* **Stated task**
Reproduce the rows below from the first line through the line containing "genus: Athanasia", swapping every "scientific name" for "binomial name" and leaving everything else unchanged.

Raw records:
--- BEGIN ---

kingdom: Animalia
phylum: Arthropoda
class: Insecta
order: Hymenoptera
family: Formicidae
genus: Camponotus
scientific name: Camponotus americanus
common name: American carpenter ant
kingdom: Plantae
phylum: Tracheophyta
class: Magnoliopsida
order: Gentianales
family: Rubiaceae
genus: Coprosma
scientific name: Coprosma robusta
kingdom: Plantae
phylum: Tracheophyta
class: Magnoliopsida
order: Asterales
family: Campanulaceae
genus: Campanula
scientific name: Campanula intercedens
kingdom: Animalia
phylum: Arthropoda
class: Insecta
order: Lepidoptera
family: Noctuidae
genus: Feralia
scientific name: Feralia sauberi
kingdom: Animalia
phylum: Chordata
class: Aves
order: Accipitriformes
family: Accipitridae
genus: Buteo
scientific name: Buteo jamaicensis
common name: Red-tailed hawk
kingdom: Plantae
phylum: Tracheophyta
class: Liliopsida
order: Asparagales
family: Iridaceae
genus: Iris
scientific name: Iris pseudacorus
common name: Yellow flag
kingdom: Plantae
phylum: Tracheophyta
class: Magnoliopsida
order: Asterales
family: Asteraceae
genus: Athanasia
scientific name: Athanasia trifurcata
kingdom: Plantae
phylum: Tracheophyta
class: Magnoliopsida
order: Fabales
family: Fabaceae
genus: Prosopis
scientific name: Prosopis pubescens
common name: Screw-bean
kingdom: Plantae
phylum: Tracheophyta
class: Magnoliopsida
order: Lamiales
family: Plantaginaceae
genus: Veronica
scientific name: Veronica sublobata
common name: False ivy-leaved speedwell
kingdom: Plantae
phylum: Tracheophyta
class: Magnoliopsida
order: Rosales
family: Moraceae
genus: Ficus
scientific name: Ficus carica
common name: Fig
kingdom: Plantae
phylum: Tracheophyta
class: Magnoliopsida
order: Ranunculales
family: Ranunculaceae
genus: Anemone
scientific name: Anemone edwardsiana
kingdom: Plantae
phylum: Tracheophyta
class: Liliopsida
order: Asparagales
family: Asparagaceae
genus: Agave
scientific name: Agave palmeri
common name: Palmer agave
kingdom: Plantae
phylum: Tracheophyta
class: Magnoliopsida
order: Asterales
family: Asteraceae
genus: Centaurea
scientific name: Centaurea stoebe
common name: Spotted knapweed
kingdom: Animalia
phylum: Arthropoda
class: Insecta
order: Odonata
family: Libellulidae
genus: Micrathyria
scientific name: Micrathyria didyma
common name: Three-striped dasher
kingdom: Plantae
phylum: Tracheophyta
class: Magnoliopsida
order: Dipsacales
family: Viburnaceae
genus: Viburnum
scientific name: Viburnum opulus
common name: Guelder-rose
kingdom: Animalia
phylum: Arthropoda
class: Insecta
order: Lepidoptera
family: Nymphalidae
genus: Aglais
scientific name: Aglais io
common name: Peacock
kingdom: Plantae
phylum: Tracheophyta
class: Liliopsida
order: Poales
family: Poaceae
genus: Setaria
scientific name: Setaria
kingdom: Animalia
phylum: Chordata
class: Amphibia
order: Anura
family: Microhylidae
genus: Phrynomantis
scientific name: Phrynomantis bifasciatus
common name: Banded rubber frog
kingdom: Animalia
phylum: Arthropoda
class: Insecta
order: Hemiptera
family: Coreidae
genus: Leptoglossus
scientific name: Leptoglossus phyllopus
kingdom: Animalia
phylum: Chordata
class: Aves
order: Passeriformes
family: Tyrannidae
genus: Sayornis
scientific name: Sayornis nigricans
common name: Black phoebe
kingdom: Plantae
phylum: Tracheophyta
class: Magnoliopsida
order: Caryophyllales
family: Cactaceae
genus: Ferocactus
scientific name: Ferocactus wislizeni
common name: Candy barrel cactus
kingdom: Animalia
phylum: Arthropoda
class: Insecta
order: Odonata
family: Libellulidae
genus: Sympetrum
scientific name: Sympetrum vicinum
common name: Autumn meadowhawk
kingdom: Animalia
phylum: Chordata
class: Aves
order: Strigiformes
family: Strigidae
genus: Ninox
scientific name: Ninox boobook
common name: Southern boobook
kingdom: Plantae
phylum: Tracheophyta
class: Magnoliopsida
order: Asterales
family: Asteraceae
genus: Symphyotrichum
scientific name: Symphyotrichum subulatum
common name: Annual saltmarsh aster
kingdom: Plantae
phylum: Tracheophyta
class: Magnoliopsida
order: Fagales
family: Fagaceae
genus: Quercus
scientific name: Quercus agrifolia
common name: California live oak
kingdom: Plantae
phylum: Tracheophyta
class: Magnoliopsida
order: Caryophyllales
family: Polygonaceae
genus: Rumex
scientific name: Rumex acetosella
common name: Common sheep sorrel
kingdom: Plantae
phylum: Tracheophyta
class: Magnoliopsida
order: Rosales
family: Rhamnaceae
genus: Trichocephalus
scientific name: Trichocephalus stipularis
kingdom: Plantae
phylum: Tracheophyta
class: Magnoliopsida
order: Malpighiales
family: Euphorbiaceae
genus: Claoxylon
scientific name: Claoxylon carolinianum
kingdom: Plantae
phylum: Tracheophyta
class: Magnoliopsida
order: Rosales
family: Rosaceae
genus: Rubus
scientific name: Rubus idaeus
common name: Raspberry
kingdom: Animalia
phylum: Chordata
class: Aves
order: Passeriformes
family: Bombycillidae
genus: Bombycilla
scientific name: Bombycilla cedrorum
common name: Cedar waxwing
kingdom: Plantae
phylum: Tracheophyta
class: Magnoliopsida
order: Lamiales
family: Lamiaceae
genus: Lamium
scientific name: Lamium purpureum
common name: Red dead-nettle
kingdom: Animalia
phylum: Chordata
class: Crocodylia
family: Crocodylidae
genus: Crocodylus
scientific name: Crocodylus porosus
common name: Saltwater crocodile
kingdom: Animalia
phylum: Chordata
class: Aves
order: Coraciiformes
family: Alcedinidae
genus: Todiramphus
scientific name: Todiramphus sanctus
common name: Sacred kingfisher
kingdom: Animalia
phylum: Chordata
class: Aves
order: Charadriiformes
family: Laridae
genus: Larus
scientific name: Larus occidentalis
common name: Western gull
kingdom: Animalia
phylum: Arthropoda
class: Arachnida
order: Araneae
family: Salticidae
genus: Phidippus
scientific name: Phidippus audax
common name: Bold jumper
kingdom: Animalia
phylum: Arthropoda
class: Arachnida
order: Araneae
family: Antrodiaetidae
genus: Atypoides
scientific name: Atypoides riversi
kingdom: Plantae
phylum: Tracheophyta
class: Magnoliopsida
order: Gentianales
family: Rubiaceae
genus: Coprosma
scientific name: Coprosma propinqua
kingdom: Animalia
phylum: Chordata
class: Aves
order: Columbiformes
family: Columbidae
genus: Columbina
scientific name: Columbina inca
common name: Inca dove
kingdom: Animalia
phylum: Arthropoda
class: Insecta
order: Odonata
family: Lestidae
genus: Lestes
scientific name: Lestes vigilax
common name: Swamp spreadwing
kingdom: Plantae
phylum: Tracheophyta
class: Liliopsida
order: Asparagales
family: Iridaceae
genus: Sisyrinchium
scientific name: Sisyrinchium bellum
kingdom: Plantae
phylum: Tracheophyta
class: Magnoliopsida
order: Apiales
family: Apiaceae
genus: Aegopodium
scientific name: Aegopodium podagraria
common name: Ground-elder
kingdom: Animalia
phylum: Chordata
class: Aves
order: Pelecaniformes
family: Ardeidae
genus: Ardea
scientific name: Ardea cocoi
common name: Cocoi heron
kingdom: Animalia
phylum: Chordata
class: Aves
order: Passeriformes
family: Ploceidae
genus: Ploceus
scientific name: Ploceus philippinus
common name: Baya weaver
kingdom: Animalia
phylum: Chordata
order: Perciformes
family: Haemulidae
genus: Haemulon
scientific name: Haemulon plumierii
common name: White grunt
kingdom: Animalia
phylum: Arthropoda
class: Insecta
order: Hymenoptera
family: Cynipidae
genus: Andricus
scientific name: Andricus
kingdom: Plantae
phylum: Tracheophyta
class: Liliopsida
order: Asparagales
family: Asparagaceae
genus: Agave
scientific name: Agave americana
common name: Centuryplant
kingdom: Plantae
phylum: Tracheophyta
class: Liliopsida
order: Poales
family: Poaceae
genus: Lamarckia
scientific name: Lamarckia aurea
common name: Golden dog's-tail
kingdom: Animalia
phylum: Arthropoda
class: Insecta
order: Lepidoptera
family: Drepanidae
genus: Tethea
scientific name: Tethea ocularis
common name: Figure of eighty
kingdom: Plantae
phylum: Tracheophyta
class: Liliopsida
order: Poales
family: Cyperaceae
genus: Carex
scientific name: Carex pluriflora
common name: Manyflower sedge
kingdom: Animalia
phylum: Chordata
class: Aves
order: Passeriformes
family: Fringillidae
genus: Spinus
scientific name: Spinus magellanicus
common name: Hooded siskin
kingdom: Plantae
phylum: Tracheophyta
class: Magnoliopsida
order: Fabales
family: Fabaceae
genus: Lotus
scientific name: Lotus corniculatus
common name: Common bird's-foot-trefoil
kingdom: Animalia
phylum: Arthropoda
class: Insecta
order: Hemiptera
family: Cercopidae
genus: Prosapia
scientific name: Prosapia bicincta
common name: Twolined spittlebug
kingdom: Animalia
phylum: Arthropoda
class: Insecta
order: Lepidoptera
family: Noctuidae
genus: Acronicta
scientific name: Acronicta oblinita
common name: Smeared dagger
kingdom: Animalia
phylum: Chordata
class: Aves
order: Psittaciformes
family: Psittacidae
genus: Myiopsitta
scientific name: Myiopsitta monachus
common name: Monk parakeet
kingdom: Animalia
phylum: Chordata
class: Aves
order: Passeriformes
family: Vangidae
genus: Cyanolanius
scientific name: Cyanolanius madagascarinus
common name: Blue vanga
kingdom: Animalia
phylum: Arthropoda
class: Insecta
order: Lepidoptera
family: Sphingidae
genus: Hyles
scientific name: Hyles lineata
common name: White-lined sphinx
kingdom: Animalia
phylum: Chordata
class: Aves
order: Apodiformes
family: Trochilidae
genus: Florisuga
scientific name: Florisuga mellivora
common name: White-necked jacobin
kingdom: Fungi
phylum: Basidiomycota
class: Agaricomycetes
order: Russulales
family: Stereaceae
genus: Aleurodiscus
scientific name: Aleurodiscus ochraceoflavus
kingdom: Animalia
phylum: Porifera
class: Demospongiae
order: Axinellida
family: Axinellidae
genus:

--- END ---

* **Answer**
kingdom: Animalia
phylum: Arthropoda
class: Insecta
order: Hymenoptera
family: Formicidae
genus: Camponotus
binomial name: Camponotus americanus
common name: American carpenter ant
kingdom: Plantae
phylum: Tracheophyta
class: Magnoliopsida
order: Gentianales
family: Rubiaceae
genus: Coprosma
binomial name: Coprosma robusta
kingdom: Plantae
phylum: Tracheophyta
class: Magnoliopsida
order: Asterales
family: Campanulaceae
genus: Campanula
binomial name: Campanula intercedens
kingdom: Animalia
phylum: Arthropoda
class: Insecta
order: Lepidoptera
family: Noctuidae
genus: Feralia
binomial name: Feralia sauberi
kingdom: Animalia
phylum: Chordata
class: Aves
order: Accipitriformes
family: Accipitridae
genus: Buteo
binomial name: Buteo jamaicensis
common name: Red-tailed hawk
kingdom: Plantae
phylum: Tracheophyta
class: Liliopsida
order: Asparagales
family: Iridaceae
genus: Iris
binomial name: Iris pseudacorus
common name: Yellow flag
kingdom: Plantae
phylum: Tracheophyta
class: Magnoliopsida
order: Asterales
family: Asteraceae
genus: Athanasia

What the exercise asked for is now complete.